Directory Services |
You can use the following technologies to search Active Directory:
IDirectorySearch | ADSI provides the IDirectorySearch interface to query Active Directory (as well as other directory services such as NDS) using LDAP. IDirectorySearch is a COM interface that returns richly typed data, such as Integer, Octet String, String, Security Descriptor, UTC-Time, Large Integer, or Boolean. For more information about how to use IDirectorySearch, see Searching With the IDirectorySearch Interface. |
OLE DB | OLE DB is a set of COM interfaces that provide applications with uniform access to data stored in diverse information sources, regardless of location or type. ADSI also provides an OLE DB provider for ADSI that enables applications to use OLE DB to access Active Directory. The ADSI OLE DB provider uses the IDirectorySearch interfaces to submit queries to Active Directory and to collect the results. |
ADO and other OLE DB-based data access technologies | The ADSI OLE DB provider enables any data-access technology based on OLE DB (such as ADO) to search Active Directory. |
LDAP API | Microsoft® Windows® 2000 domain controllers are directory servers that are compliant with LDAP version 3. The LDAP API is a C-style function library. Applications can use the LDAP API to search Active Directory. |
Which one do you choose?
For Microsoft® Visual Basic® and Visual Basic Scripting Edition (VBScript), ADO is recommended.
For C/C++, you can choose any of the technologies.

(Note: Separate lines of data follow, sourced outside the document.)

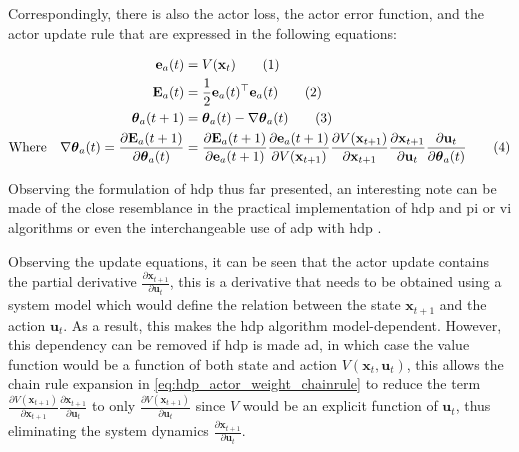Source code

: \documentclass[../report.tex]{subfiles}
\begin{document}
Correspondingly, there is also the actor loss, the actor error function, and the actor update rule that are expressed in the following equations:

\begin{align*}
    \mathbf{e}_a(t) &= V(\mathbf{x}_t) \stepcounter{equation}\tag{\theequation}\label{eq:hdp_actor_td}\\
    \mathbf{E}_a(t) &= \frac{1}{2}\mathbf{e}_a(t)^{\top}\mathbf{e}_a(t)\stepcounter{equation}\tag{\theequation}\label{eq:hdp_actor_error_function}\\
    \boldsymbol{\theta}_a(t+1) &= \boldsymbol{\theta}_a(t) - \nabla \boldsymbol{\theta}_a(t) \stepcounter{equation}\tag{\theequation}\label{eq:hdp_actor_update}\\
    \text{Where} \quad \nabla \boldsymbol{\theta}_a(t)= \frac{\partial \mathbf{E}_a(t+1)}{\partial \boldsymbol{\theta}_a(t)}  &= \frac{\partial \mathbf{E}_a(t+1)}{\partial \mathbf{e}_a(t+1)}\frac{\partial \mathbf{e}_a(t+1)}{\partial V(\mathbf{x}_{t+1})} \frac{\partial V(\mathbf{x}_{t+1})}{\partial \mathbf{x}_{t+1}} \frac{\partial \mathbf{x}_{t+1}}{\partial \mathbf{u}_t} \frac{\partial \mathbf{u}_t}{\partial \boldsymbol{\theta}_a(t)} \stepcounter{equation}\tag{\theequation}\label{eq:hdp_actor_weight_chainrule}\\
\end{align*}

Observing the formulation of \ac{hdp} thus far presented, an interesting note can be made of the close resemblance in the practical implementation of \ac{hdp} and \ac{pi} or \ac{vi} algorithms or even the interchangeable use of \ac{adp} with \ac{hdp} \cite{costate_adp, policy_iteration_adp, mshdp_og}.

Observing the update equations, it can be seen that the actor update contains the partial derivative $\frac{\partial \mathbf{x}_{t+1}}{\partial \mathbf{u}_t}$, this is a derivative that needs to be obtained using a system model which would define the relation between the state $\mathbf{x}_{t+1}$ and the action $\mathbf{u}_t$. As a result, this makes the \ac{hdp} algorithm model-dependent. However, this dependency can be removed if \ac{hdp} is made \ac{ad}, in which case the value function would be a function of both state and action $V(\mathbf{x}_t, \mathbf{u}_t)$, this allows the chain rule expansion in \autoref{eq:hdp_actor_weight_chainrule} to reduce the term $\frac{\partial V(\mathbf{x}_{t+1})}{\partial \mathbf{x}_{t+1}} \frac{\partial \mathbf{x}_{t+1}}{\partial \mathbf{u}_t}$ to only $\frac{\partial V(\mathbf{x}_{t+1})}{\partial \mathbf{u}_t}$ since $V$ would be an explicit function of $\mathbf{u}_t$, thus eliminating the system dynamics $\frac{\partial \mathbf{x}_{t+1}}{\partial \mathbf{u}_t}$.
\end{document}

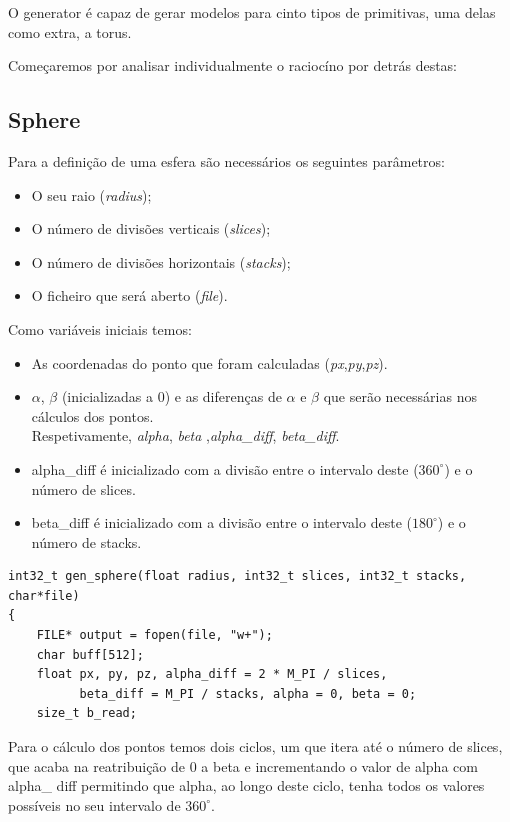 \documentclass[14pt, a4 paper]{article}
\begin{document}
O generator é capaz de gerar modelos para cinto tipos de primitivas, uma delas como extra, a torus.

Começaremos por analisar individualmente o raciocíno por detrás destas:
\subsection{Sphere}
Para a definição de uma esfera são necessários os seguintes parâmetros:

\begin{itemize}
\item O seu raio (\textit{radius});

\item O número de divisões verticais (\textit{slices});

\item O número de divisões horizontais (\textit{stacks});

\item O ficheiro que será aberto (\textit{file}).
\end{itemize}

Como variáveis iniciais temos:
\begin{itemize}
\item As coordenadas do ponto que foram calculadas (\textit{px},\textit{py},\textit{pz}).

\item $\alpha$, $\beta$ (inicializadas a 0) e as diferenças de $\alpha$ e $\beta$ que serão necessárias nos 
cálculos dos pontos.\\
Respetivamente, \textit{alpha}, \textit{beta} ,\textit{alpha\_diff}, \textit{beta\_diff}.

\item{alpha\_diff} é inicializado com a divisão entre o intervalo deste ($360^{\circ}$) e o número de slices.

\item{beta\_diff} é inicializado com a divisão entre o intervalo deste ($180^{\circ}$) e o número de stacks.

\end{itemize}
\begin{lstlisting} 
int32_t gen_sphere(float radius, int32_t slices, int32_t stacks, char*file)
{
	FILE* output = fopen(file, "w+");
	char buff[512];
	float px, py, pz, alpha_diff = 2 * M_PI / slices,
	      beta_diff = M_PI / stacks, alpha = 0, beta = 0;
	size_t b_read;
\end{lstlisting}

Para o cálculo dos pontos temos dois ciclos, um que itera até o número de slices, que acaba na reatribuição de $0$ a beta e incrementando o valor de alpha com alpha\_ diff permitindo que alpha, ao longo deste ciclo, tenha todos os valores possíveis no seu intervalo de $360^{\circ}$.
\end{document}
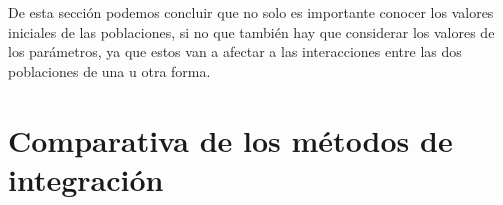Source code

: \documentclass[11pt,a4paper]{article}
\begin{document}
De esta sección podemos concluir que no solo es importante conocer los valores iniciales de las
poblaciones, si no que también hay que considerar los valores de los parámetros, ya que estos van
a afectar a las interacciones entre las dos poblaciones de una u otra forma.

\section{Comparativa de los métodos de integración}
\end{document}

If your application extensively uses ADSI, it may be simpler to use IDirectorySearch. If you use IDirectoryObject to manage objects in Active Directory, use IDirectorySearch to make handling the properties returned from the search easier. IDirectorySearch uses the same ADSVALUE structures as IDirectoryObject to represent properties. In addition, IDirectorySearch is exposed on almost all ADSI COM objects. If you have a pointer to an ADSI COM object, you can simply call QueryInterface to get an IDirectorySearch pointer that you can use to perform a search starting at the directory object represented by the ADSI COM object.
If your application already uses OLE DB, ADO or LDAP API, you can continue to use those technologies to search Active Directory as well.
If your application needs to join data from Active Directory and a SQL Server 7 database, use OLE DB. By using OLE DB, your application can perform distributed queries that reference Active Directory and tables and rowsets from one or more Microsoft SQL Server 7 databases.